▶ _YOUR TASK_
Below are the records; locate each line with the word "round" and copy it.

▶ _STORED DATA_

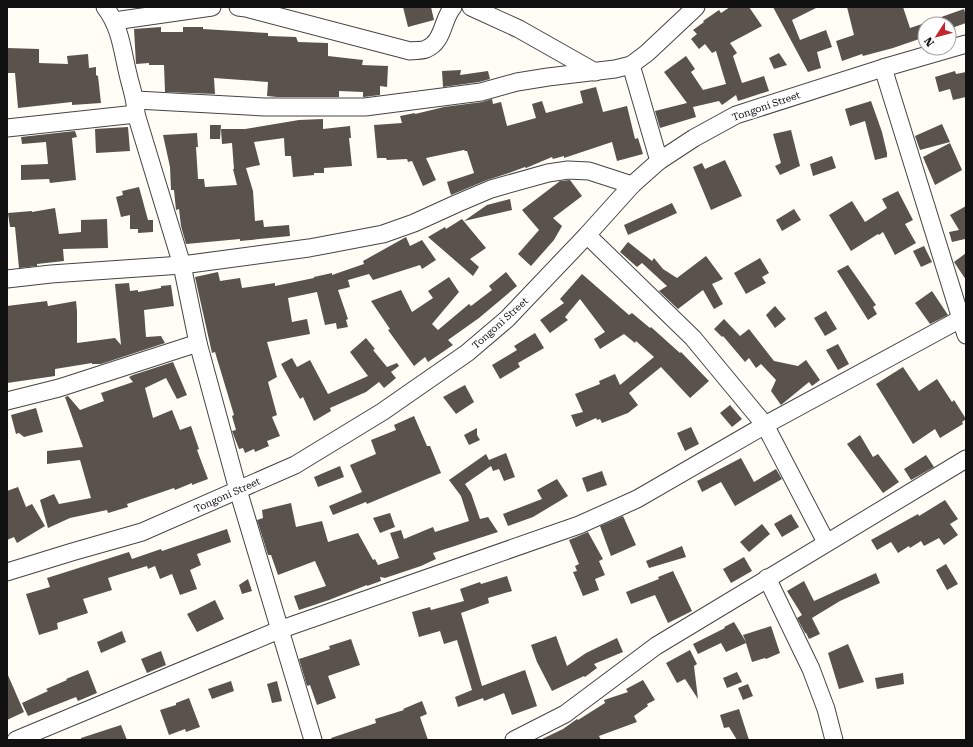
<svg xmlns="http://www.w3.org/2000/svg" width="973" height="747" viewBox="0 0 973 747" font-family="'Roboto Serif',serif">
	<rect width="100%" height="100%" fill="#fffdf5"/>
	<!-- building -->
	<g fill="#5a524d">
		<path d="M403,7H431L434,20L408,27Z"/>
		<path d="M730,7H749L762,26L730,43L737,53L733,56L742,83L764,76L769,91L738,101L736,95L722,105L719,101L693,107L696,117L660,128L655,111L687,103L664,72L686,56L695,69L691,72L703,90L726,84L716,51L712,53L705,44L699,49L691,39L697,34L693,30L704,22L703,21L719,10L721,13Z"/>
		<path d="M773,7H818L792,20L800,40L826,30L832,47L817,52L821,68L808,72Z"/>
		<path d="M847,7H903L910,28L925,23V37L893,48L863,56L862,54L842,61L836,41L854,35Z"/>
		<path d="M964,9L966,15V23L949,29V24H927V22Z"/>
		<path d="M161,27V32H183V27H203V29L268,33V36L296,37L298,42L328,43V56L363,60L362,65L388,66L387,87L380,86V95L364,97H363V92L339,91V97H277L267,96L268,82L214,78L215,94L165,92L164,65H149V63L136,64L134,29Z"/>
		<path d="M7,48L39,49V63L68,64L67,56L88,54L89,68L96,67V75L98,76L101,103L72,105V102L18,108L15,73H7Z"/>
		<path d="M779,53L787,65L774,69L769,58Z"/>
		<path d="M461,70L460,75L488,71L490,79L479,82L443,87L442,71Z"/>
		<path d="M955,71L956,74L966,72V97L953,100L950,89L939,92L935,77Z"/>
		<path d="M596,87L603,112L627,106L635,139L638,138L643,154L617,161L612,142L564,158V156L553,159L552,157L526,168L525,167L509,173L487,180L451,195L447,182L474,173L467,151H465L464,150L426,158L436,180L423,186L412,161L408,162L407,159L387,160L386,158H377L374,125L402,123L400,116L415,113V114L444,107L482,102L492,99L493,104L501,102L507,126L536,118L532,104L542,101L546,113L583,103L580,91Z"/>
		<path d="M871,101L882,132L887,153V157L875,160L865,121L850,126L845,109Z"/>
		<path d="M323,119V129L350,126L351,138H349L352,166L324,168V173H314V175L293,177L291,156H285L284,138L254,142L260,165L246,168L253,191L255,221L263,220L264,227L289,225L290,236L240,241V239L186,244L181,226L179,209L176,210L174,190H171L170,167L163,135L197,133L198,147H196L198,179H204L205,187L237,185L233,169H234L232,143L222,144L221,129H245L299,120Z"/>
		<path d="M942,124L950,142L920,150L915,136Z"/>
		<path d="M210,125H221L220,139H210Z"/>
		<path d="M128,127L130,151L96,153L95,129Z"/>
		<path d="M791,130L800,166L780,175L775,166L781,163L773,134Z"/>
		<path d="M75,131L77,137L72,138L76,180L50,183L49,179L21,180V165L48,164L46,142L22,144L21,137Z"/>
		<path d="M950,143L962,170L935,185L923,157Z"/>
		<path d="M832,156L836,168L813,176L810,164Z"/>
		<path d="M725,160L742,196L711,210L693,167L702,163L705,169Z"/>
		<path d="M570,180L582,196L553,218L562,226L554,240L531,266L518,254L539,230L522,210L560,181Z"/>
		<path d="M139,187L148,220H153V232L138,233V229H130V215L121,217L116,197L123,195L122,191Z"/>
		<path d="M898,191L913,220L905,224L916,243L895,255L883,232L879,235L878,234L851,251L829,215L852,201L865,222L887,208L882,199Z"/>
		<path d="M510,199L512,210L464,221L487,205Z"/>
		<path d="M672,203L677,213L628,235L624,225Z"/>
		<path d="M966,206V241L965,239L952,242L949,232L959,230L950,215Z"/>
		<path d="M55,208L59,234L81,232V220L107,219L108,248L63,249L64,261L37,264V266L19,268L15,227H10L8,213L32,211V212Z"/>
		<path d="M794,209L801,220L782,231L776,220Z"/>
		<path d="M462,219L486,248L470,259L479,267L473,276L428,237L445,227L446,229Z"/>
		<path d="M406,237L410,246L422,240L436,260L422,269L420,265L373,280L369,274L348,280L350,287L338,290L348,319L346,320L348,327L337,329L336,323L325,325L317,292L288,298L292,322L307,319L310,334L267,342L277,377L268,382L277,415L272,417L280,436L267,441L269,446L255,452L254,449L245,453L243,448L239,449L232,431L236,430L232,416L234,415L215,352L212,353L195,277L218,272L220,281L240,278L242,288L275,283V286L314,278V277L332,273V275L364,264L363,261Z"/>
		<path d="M628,242L652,261L654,258L663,269L677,278L706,256L723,279L712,284L723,304L714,309L703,290L678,309L659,291L667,286L642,263L637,267L620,252Z"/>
		<path d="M924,246L932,262L921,267L913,251Z"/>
		<path d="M966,253V280L954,262Z"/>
		<path d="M760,258L769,273L762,277L766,283L746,294L734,273Z"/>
		<path d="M848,265L876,305L873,307L877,314L868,320L837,271Z"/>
		<path d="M506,272L517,286L479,318L448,340L453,345L428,362L425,357L414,366L388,330L390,329L371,301L401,290L412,312L433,298L428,291L449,277L459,292L432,324L438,330L469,304L471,306L492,290L489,286Z"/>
		<path d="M582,274L629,315L632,313L650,328L651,327L680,353L681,352L709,381L690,398L661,367L629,393L638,405L628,413L602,423L600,419L597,420L596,418L576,427L571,415L583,412L575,394L600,384L599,381L615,374L620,385L654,357L636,341L635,343L624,334L600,349L594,339L605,332L580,299L565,317L568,320L550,333L540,320L564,303L560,299Z"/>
		<path d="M129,283L130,291L138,290V292L161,288V286L171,285L174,306L144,310L146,337L161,336L165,343L101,364H92V363L55,369V376L7,383V306L47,301L48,306L76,301L77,311V343L115,338L121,345L115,284Z"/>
		<path d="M932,291L948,315L930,324L915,303Z"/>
		<path d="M775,306L786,319L775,328L766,315Z"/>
		<path d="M826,311L837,329L825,336L814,318Z"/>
		<path d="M724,319L740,336L749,329L774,361L798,366L806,360L820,380L812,386L809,382L781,405L771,391L776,380L761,364L756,368L749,358L745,362L723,336L722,337L714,329Z"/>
		<path d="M535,333L544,348L518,363L520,367L500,379L492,365L517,350L514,346Z"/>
		<path d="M366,338L375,349L373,350L387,367L397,363L399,366L391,372L396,378L384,388L379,382L366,392L330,408L331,411L314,421L303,397L300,399L281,364L292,358L297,367L310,360L328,394L368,376L350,352Z"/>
		<path d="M838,344L849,364L838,370L826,350Z"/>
		<path d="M173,362L187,395L177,399L166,378L145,388L153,418L172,410L180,430L191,426L199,449L197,450L208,479L192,485V483L175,490L174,488L127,504L128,507L108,513L107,510L70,518L48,528L40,500L54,494L59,504L91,498L80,460L47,464V451L83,447L65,397L68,396L80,410L104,401L101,393L133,382L129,377L133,375Z"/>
		<path d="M903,367L919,391L937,379L952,402L954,400L966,419L962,422L963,424L940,438L935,429L913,444L876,384Z"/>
		<path d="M465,385L474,402L456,414L443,397Z"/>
		<path d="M730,405L742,419L732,427L720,413Z"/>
		<path d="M36,408L43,432L24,437L19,433L16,434L11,415Z"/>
		<path d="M414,416L427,446H430L441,473L367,504L366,502L333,515L329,506L362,492L350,465L376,454L371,440L396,430L394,425Z"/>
		<path d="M691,427L699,444L685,451L677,433Z"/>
		<path d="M477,428V435L480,440L469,445L464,435Z"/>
		<path d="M860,435L873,457L878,454L899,482L883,493L847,444Z"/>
		<path d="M506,453L515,477L504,481L499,469L493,471L491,466L465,484L471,493L480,519L488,517L498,532L433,553L436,559L421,566L385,578L380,577L381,581L367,586V585L329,600L299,610L294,596L326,586L315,561L278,575L271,555H268L257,520L263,518L262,510L291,503L296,527L322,521L328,542L358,533L373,560L375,559L378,565L399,558L390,533L401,530L404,539L433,527L435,532L469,521L461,496L449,480L486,454L489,460Z"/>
		<path d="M926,455L934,467L911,480L904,469Z"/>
		<path d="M741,458L754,482L776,469L782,479L735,506L721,482L702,492L697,481Z"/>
		<path d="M340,466L344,477L318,487L314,477Z"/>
		<path d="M602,471L607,485L587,492L582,478Z"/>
		<path d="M557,479L568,496L533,517L508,526L503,514L542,499L537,490Z"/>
		<path d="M18,487L26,507L32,504L45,526L17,543L14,537L7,540V491Z"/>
		<path d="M945,500L958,519L950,524L958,535L944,545L939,538L924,546L921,541L910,548L909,546L898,553L891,542L877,550L871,540L918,514L919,516Z"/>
		<path d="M390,513L395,527L380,533L373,518Z"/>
		<path d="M791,514L799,527L782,537L774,524Z"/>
		<path d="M623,516L636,545L611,556L600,526Z"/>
		<path d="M762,524L770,534L749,552L740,542Z"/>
		<path d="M227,529L231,542L197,554L201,565L190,570L197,589L180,595L172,574L160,579L155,566L148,569L147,566L108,578L112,590L83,599L88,613L57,623L58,629L39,635L26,594L50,587L47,578L129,552L132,559L161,549L162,551Z"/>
		<path d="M588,532L603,559L599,561L605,575L595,579L599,590L583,596L573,572L577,571L575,566L579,564L569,540Z"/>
		<path d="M682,546L686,557L649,568L646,561Z"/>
		<path d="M744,557L752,571L731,583L723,569Z"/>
		<path d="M946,564L958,584L947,590L936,570Z"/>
		<path d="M673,571L692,611L668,623L655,595L631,604L626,592L659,579L658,577Z"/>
		<path d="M876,573L880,583L840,601L812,618L820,634L809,639L806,633H805L797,618L802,615L787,591L804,581L814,601Z"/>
		<path d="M507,576L512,591L488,598L489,603L461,613L482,686L525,670L537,706L512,715L504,693L484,701L483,698L458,707L455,697L472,690L457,640L444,644L440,631L419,637L412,612L430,607L431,610L464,601L460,589L480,582L481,584Z"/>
		<path d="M248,579L252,591L242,594L239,585Z"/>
		<path d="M215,600L224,619L197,632L187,614Z"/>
		<path d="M734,622L746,642L743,635L771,626L780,653L766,659L765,658L752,662L746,643L726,652L721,643L698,654L693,644L725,628L724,627Z"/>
		<path d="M122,631L126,642L101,653L97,642Z"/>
		<path d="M556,636L567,666L586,653L617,638L623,652L594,664L597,668L585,677L584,676L552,691L537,662L531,645Z"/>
		<path d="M351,639L360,665L328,676L336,698L317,705L310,685L307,686L299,659L330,649L329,646Z"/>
		<path d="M848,644L864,682L839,689L828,653Z"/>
		<path d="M690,650L697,664L694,666L698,699L685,679L677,683L666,663Z"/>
		<path d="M161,651L166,665L147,673L141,659Z"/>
		<path d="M88,670L97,693L78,701L76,697L28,716L22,703L48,691L46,689L67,680L66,679Z"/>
		<path d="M737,672L742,682L727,688L723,678Z"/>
		<path d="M7,673L24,712L7,720Z"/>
		<path d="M903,673L904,684L877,689L875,678Z"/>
		<path d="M643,680L655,700L647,704L648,706L634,716L637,722L599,736L601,740H540L563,729L577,719L578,720L605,703L604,700L628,692L626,689Z"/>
		<path d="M231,681L234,691L212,699L208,689Z"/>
		<path d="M277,681L282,701L272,703L267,684Z"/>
		<path d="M748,684L753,696L743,700L738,688Z"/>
		<path d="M189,698L200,727L186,732L185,729L169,735L160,710L176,705V703Z"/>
		<path d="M422,701L427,714L420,717L428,740H332L331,738L376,723L375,719L404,710L403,709Z"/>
		<path d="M739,709L749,740H737L729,727L724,728L720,715Z"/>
		<path d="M121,725L127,740H81V738Z"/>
	</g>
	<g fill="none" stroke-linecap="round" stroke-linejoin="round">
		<defs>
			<g id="minor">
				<path d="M105,7C121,28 122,50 128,74C131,88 136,99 136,114L182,265L198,343L238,490L313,740"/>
				<path d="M238,7L246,8L410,51C415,50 422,51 426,49C444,42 442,19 453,7"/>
				<path d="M471,7L519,29L595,72"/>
				<path d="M114,21L212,7"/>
				<path d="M631,65L659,161"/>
				<path d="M883,68L966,335"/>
				<path d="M136,100L265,107H365L481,92L517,82L548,77L615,69L631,65L647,53L696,7"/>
				<path d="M7,128L136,114"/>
				<path d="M587,235L693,338L765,425L826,542"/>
				<path d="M7,279L51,274L182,265L309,248L383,234L414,223L458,203L491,189L548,173L568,170L589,171L632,185"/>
				<path d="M7,401L59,388L198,343"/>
				<path d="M7,572L72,552L142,532L295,465L382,412L467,353L507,319L587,235L632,185L659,161L694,138L736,115L883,68L966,44"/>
				<path d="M767,578L811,669L826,709L834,740"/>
				<path d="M16,740L279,630L579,525L637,499L765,425L966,316"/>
				<path d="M514,740L565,714L656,646L966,459"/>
			</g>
		</defs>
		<!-- minor casing -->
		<use href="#minor" stroke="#444" stroke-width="19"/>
		<!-- minor -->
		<use href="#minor" stroke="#fff" stroke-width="17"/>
	</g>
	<g text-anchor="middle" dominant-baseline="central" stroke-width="4" stroke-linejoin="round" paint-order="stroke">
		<!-- street labels -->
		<g font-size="10" fill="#111" stroke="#fff">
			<text transform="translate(766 106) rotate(-19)">Tongoni Street</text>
			<text transform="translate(500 323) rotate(-42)">Tongoni Street</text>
			<text transform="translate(227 495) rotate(-24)">Tongoni Street</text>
		</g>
	</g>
	<!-- border -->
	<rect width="973" height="747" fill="none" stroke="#111111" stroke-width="16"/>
	<!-- north arrow -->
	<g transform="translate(937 36) rotate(234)"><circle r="19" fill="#ffffff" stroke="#a0a0a0"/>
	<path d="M0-3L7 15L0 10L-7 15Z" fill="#c4262e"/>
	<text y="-6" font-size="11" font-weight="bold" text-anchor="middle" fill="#111111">N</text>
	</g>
</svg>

▶ _EXERCISE ANSWER_
	<g fill="none" stroke-linecap="round" stroke-linejoin="round">
	<g text-anchor="middle" dominant-baseline="central" stroke-width="4" stroke-linejoin="round" paint-order="stroke">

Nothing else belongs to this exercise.